Recent trend readings show year-over-year improvement in property-related incidents but less favorable momentum in violent-offense metrics. For investors, the practical takeaway is to monitor trend direction and lean on proven operating practices (access control, visibility, cooperation with local patrols) to support resident experience and retention.
Major employment centers within commuting range include finance, healthcare, and technology distribution anchors 4a mix that supports workforce housing demand and reduces reliance on any single industry. The list below highlights nearby corporate offices that can influence leasing stability through commuter convenience.
- Raymond James finance (22.8 miles)
- Wellcare Health Plans healthcare services (25.6 miles) HQ
- MetLife Insurance Company insurance (25.6 miles)
- Tech Data IT distribution (32.4 miles) HQ
- Raymond James Financial finance (34.5 miles) HQ
This 50-unit, 1985-vintage asset in Hudson offers pragmatic value-add potential in an owner-leaning submarket. Average unit sizes around 1,120 square feet provide functional layouts for longer tenancies, while neighborhood-level occupancy sits below the metro median creating an opportunity to differentiate through targeted renovations and disciplined operations. According to CRE market data from WDSuite, rent levels and rent-to-income dynamics reflect manageable affordability pressure, supporting retention rather than aggressive turnover-driven growth.
Within a 3-mile radius, households are projected to increase alongside population growth over the next five years, pointing to a larger tenant base and demand for well-managed multifamily product. While ownership costs are comparatively accessible in this part of the Tampa-St. Petersburg-Clearwater region, that context can be offset by delivering upgraded finishes and reliable service to sustain pricing power and lease-up velocity relative to older stock.

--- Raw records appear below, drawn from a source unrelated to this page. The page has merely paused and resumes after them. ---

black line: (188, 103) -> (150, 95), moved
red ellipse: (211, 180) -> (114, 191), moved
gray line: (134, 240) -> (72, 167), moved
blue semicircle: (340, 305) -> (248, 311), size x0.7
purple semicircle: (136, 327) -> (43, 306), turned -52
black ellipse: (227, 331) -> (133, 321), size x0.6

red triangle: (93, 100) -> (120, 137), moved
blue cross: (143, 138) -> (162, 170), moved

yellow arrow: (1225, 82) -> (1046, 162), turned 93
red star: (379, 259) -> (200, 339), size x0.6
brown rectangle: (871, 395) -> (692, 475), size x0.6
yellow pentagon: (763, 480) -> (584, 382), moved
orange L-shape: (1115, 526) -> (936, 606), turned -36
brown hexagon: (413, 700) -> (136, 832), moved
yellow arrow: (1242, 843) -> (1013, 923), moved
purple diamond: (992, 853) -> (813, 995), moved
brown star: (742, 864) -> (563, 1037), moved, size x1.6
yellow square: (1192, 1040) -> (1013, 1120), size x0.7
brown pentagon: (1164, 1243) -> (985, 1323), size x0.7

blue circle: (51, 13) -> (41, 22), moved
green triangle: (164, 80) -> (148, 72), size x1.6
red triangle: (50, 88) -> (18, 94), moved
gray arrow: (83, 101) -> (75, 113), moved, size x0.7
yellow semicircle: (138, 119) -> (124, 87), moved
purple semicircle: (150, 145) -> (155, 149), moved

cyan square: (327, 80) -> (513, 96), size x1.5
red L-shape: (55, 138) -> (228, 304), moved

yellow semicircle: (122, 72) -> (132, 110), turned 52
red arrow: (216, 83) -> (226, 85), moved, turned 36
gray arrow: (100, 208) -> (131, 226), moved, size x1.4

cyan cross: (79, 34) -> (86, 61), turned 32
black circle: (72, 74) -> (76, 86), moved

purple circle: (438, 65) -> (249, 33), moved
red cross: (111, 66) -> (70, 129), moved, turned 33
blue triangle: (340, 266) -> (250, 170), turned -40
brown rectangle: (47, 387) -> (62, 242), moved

- 1985 vintage suggests focused value-add and system updates to compete with late-1980s local stock.
- Larger unit sizes support tenant retention and appeal to workforce households.
- Neighborhood occupancy below metro median offers room to capture share via renovations and management.
- 3-mile outlook shows household and population growth, expanding the renter pool and supporting leasing.
- Risk: metro-relative safety rank and ownership-friendly market conditions require attentive operations and pricing discipline.